Examination of the therapeutic efficacy of neural stem cells (NSCs) has recently become the focus of much investigation. In this study we present an insight of the effects of combined application with neurotrophin-3 (NT-3) and NSCs that derived from rat embryo spinal cord on delaying denervated skeletal muscular atrophy after tibial nerve was severed. NT-3 gene was amplified by PCR and subcloned into lentiviral vector pWPXL-MOD to construct a lentiviral expression vector pWPXL-MOD-NT-3. A positive clone expressing NT-3 (named NSCs-NT-3) was obtained and used for differentiation in vitro and transplantation. Sixty adult rats, whose tibial nerves were sectioned, were divided into two groups: one grafted with NSCs-NT-3 (experimental group, n = 30) and the other with NSCs transfected by pWPXL-MOD (control group, n = 30). The cell survival and differentiation, NT-3 gene expression, and effect of delaying denervated skeletal muscular atrophy were examined through immunohistostaining, RT-PCR, Western blot, electrophysiological analysis, and mean cross-sectional area (CSA) of gastrocnemius, respectively. The results show that the NT-3 gene, which is comprised of 777 bp, was cloned and significantly different expression were detected between NSCs and NSCs-NT-3 in vitro. Quantitative analysis of the choline acetyltransferase (ChAT) immunopositive cells revealed a significant increase in experimental group compared to the control group 4 weeks after implantation (p < 0.01). Twelve weeks after transplantation, the ChAT immunopositive cells were detected near the engrafted region only in experimental group. Furthermore, the effect in delaying denervated skeletal muscular atrophy is indicated in the EMG examination and mean CSA of gastrocnemius. These findings suggest that the neural stem cells expressing NT-3 endogenously would be a better graft candidate for the delay of denervated skeletal muscular atrophy.

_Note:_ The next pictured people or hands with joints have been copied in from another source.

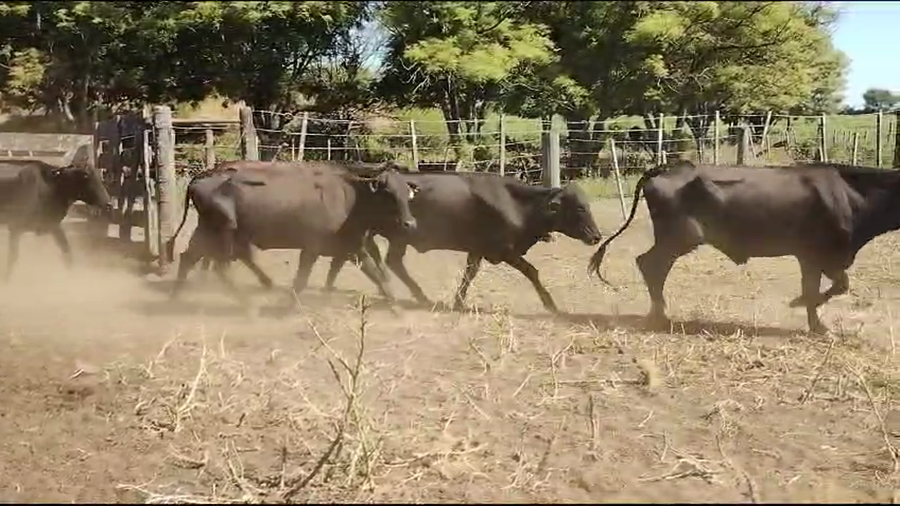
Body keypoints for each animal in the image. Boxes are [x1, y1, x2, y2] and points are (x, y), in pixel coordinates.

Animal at [165, 160, 419, 306]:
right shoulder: (313, 248)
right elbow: (302, 279)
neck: (349, 197)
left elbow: (375, 275)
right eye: (388, 193)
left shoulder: (352, 247)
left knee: (189, 258)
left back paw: (176, 297)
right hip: (224, 232)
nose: (410, 223)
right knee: (222, 267)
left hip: (206, 230)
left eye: (407, 193)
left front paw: (395, 308)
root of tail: (200, 179)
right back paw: (247, 305)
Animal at [321, 172, 603, 313]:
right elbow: (532, 271)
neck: (516, 203)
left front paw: (458, 301)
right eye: (579, 208)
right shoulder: (504, 250)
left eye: (587, 205)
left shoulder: (477, 250)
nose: (597, 236)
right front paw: (550, 304)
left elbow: (470, 273)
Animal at [587, 161, 900, 335]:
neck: (850, 193)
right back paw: (659, 316)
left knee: (652, 267)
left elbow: (814, 289)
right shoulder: (826, 255)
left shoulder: (809, 257)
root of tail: (669, 167)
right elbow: (837, 286)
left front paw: (816, 325)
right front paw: (801, 307)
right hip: (679, 238)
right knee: (650, 265)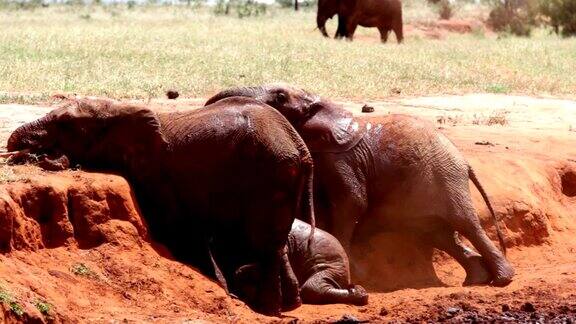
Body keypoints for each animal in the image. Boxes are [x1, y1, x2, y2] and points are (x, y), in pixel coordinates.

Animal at [6, 95, 318, 316]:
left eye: (65, 125)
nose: (32, 153)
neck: (119, 110)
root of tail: (301, 148)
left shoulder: (159, 174)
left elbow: (179, 227)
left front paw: (223, 290)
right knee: (275, 241)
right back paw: (289, 305)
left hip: (271, 174)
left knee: (265, 242)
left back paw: (268, 309)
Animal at [205, 85, 516, 288]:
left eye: (280, 97)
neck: (326, 105)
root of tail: (465, 162)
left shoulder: (342, 158)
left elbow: (352, 202)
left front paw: (354, 273)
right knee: (441, 234)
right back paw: (475, 280)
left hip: (446, 177)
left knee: (465, 223)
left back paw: (501, 280)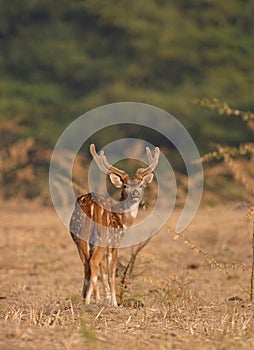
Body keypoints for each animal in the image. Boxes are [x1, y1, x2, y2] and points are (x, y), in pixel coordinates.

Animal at [69, 144, 160, 304]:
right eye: (125, 185)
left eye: (141, 184)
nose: (135, 193)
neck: (123, 220)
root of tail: (89, 206)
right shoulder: (114, 242)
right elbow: (111, 273)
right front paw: (113, 302)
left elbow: (103, 272)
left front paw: (103, 298)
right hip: (102, 238)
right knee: (93, 263)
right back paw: (91, 300)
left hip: (79, 238)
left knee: (86, 264)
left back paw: (84, 299)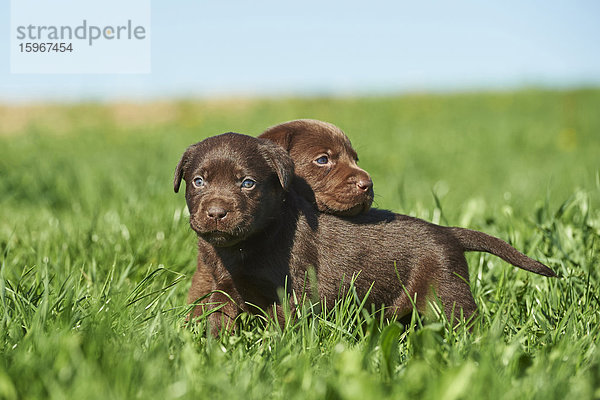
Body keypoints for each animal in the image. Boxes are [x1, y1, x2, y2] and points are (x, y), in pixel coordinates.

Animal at [175, 133, 556, 332]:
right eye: (198, 181)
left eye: (248, 183)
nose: (216, 212)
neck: (248, 243)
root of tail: (446, 231)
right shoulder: (224, 290)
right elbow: (216, 322)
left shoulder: (291, 294)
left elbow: (285, 330)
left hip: (447, 295)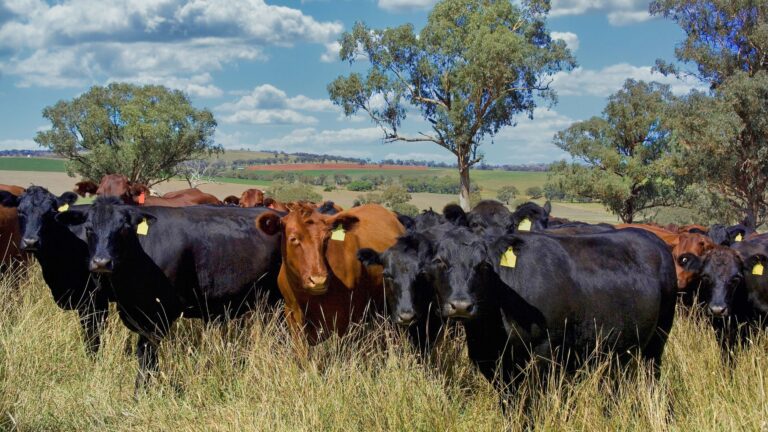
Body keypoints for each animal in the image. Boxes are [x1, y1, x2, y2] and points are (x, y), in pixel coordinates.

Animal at [56, 197, 283, 388]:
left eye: (124, 229)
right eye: (88, 229)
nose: (101, 262)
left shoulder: (160, 314)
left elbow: (147, 354)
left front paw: (142, 390)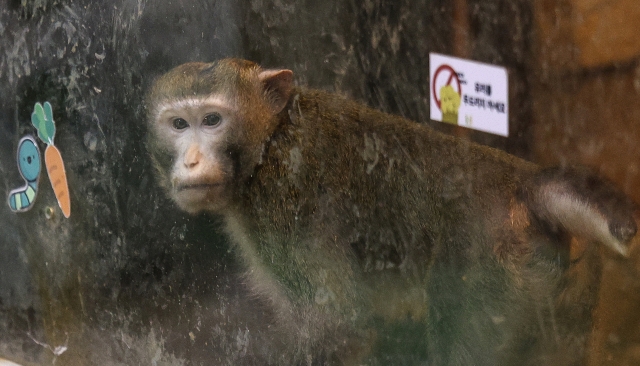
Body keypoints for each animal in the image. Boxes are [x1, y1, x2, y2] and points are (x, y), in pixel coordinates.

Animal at [146, 58, 640, 364]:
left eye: (212, 120)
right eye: (178, 124)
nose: (191, 161)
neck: (270, 139)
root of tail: (520, 184)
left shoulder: (283, 204)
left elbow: (338, 327)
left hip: (490, 274)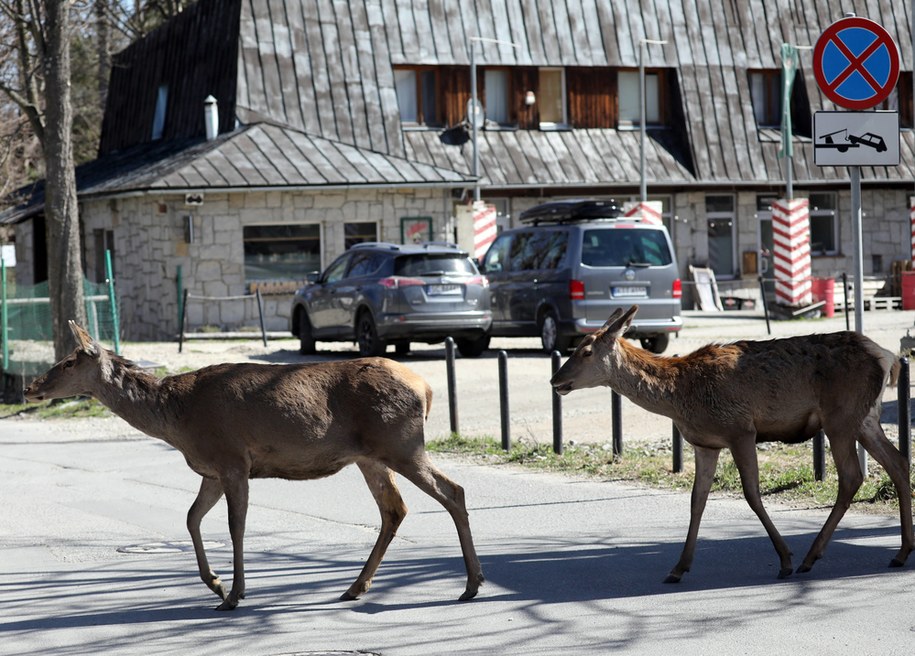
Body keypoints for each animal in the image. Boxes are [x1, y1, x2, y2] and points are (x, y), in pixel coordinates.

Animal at [25, 320, 484, 612]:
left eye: (69, 361)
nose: (30, 387)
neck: (177, 421)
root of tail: (425, 388)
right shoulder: (211, 470)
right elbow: (191, 518)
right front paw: (216, 583)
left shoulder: (232, 459)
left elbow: (235, 526)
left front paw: (234, 594)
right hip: (371, 456)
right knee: (395, 509)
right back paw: (356, 587)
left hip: (402, 444)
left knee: (453, 491)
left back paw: (471, 585)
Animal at [548, 304, 912, 580]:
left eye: (586, 351)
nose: (555, 379)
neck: (679, 397)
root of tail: (888, 357)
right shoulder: (705, 444)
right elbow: (697, 500)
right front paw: (678, 568)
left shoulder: (740, 429)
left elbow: (752, 494)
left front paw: (785, 559)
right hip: (865, 419)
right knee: (898, 462)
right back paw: (901, 552)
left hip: (840, 418)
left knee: (852, 476)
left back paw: (810, 557)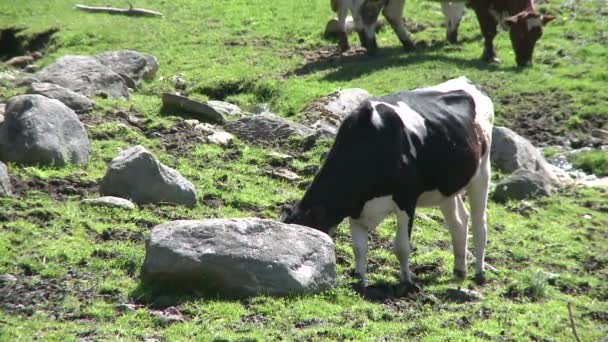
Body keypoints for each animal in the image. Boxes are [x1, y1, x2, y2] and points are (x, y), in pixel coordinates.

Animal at [282, 77, 496, 288]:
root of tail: (467, 81)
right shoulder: (355, 207)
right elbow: (359, 247)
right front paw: (360, 280)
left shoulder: (406, 198)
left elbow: (401, 246)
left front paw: (407, 282)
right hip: (446, 186)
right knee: (459, 221)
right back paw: (459, 270)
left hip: (482, 173)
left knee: (479, 224)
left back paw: (479, 273)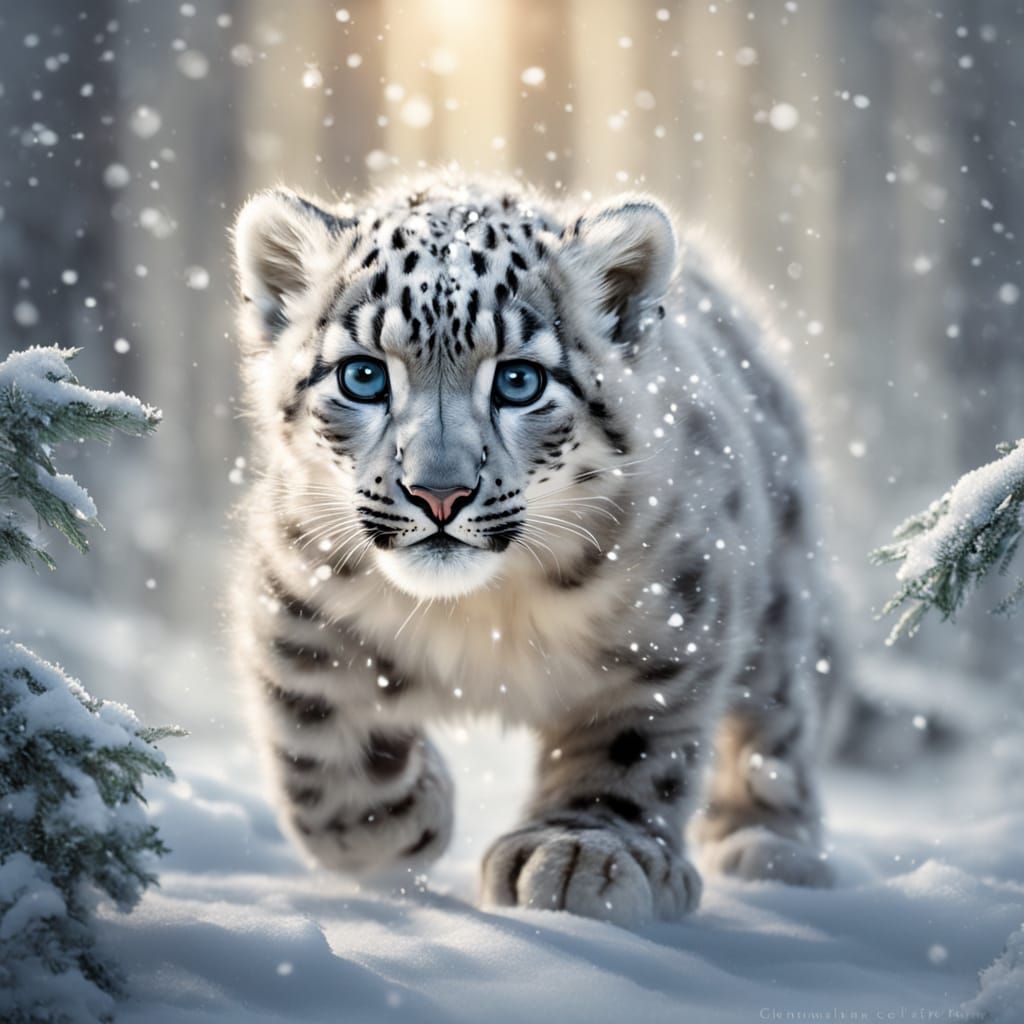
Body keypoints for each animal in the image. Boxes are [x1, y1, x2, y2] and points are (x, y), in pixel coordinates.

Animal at [228, 173, 845, 928]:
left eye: (519, 380)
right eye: (363, 376)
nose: (438, 493)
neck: (484, 610)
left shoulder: (669, 623)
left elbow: (630, 745)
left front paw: (581, 853)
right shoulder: (298, 597)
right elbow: (315, 745)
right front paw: (405, 820)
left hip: (777, 596)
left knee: (776, 720)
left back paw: (769, 847)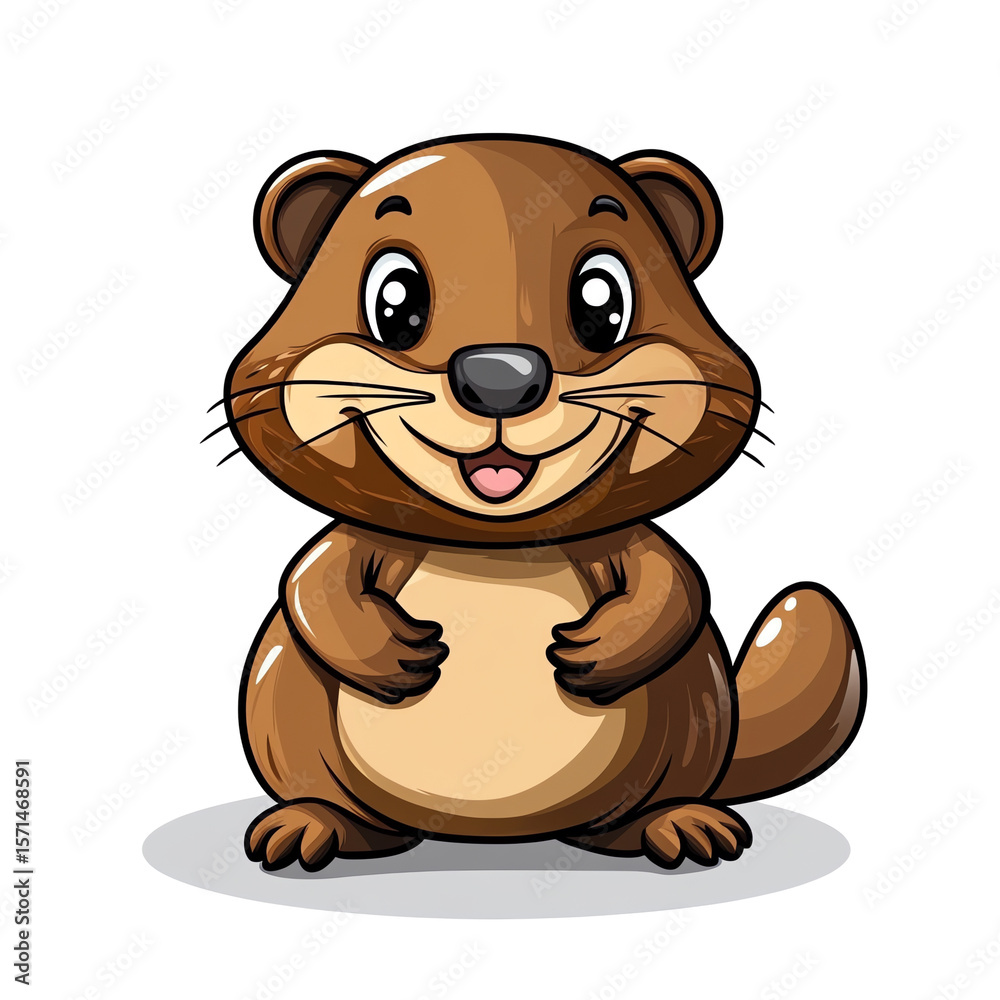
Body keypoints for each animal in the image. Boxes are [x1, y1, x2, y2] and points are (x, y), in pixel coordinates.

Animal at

神经干细胞(NSCs)的治疗功效研究最近已成为热点。本研究通过探讨神经营养因子-3(NT-3)与来源于大鼠胚胎脊髓的 NSCs 联合应用对大鼠胫神经切断后失神经骨骼肌萎缩的延迟作用,为临床应用 NSCs 治疗肌萎缩提供实验依据。应用 PCR 扩增 NT-3 基因并亚克隆至慢病毒载体 pWPXL-MOD,构建慢病毒表达载体 pWPXL-MOD-NT-3,阳性克隆经测序鉴定正确后,转染 NSCs 并诱导分化,鉴定后用于移植。60 只成年大鼠切断胫神经后,随机分为实验组(n = 30)和对照组(n = 30),实验组植入 NSCs-NT-3,对照组植入空载 pWPXL-MOD 转染的 NSCs。分别通过免疫组化、RT-PCR、Western blot 检测细胞存活、分化情况,免疫荧光检测 NT-3 基因表达,电生理检测、腓肠肌横截面积(CSA)定量分析观察移植后对失神经骨骼肌萎缩的延迟作用。结果显示,克隆得到由 777bp 组成的 NT-3 基因,体外培养的 NSCs 和 NSCs-NT-3 中均有表达,且实验组明显高于对照组(P < 0.01)。移植后 4 周,实验组 ChAT 免疫阳性细胞数明显高于对照组(P < 0.01),12 周时仅实验组移植部位周围有 ChAT 免疫阳性细胞。电生理和腓肠肌 CSA 定量分析结果显示实验组有延迟失神经骨骼肌萎缩的作用。结论:表达 NT-3 的 NSCs 可能成为延迟失神经骨骼肌萎缩的更理想移植细胞。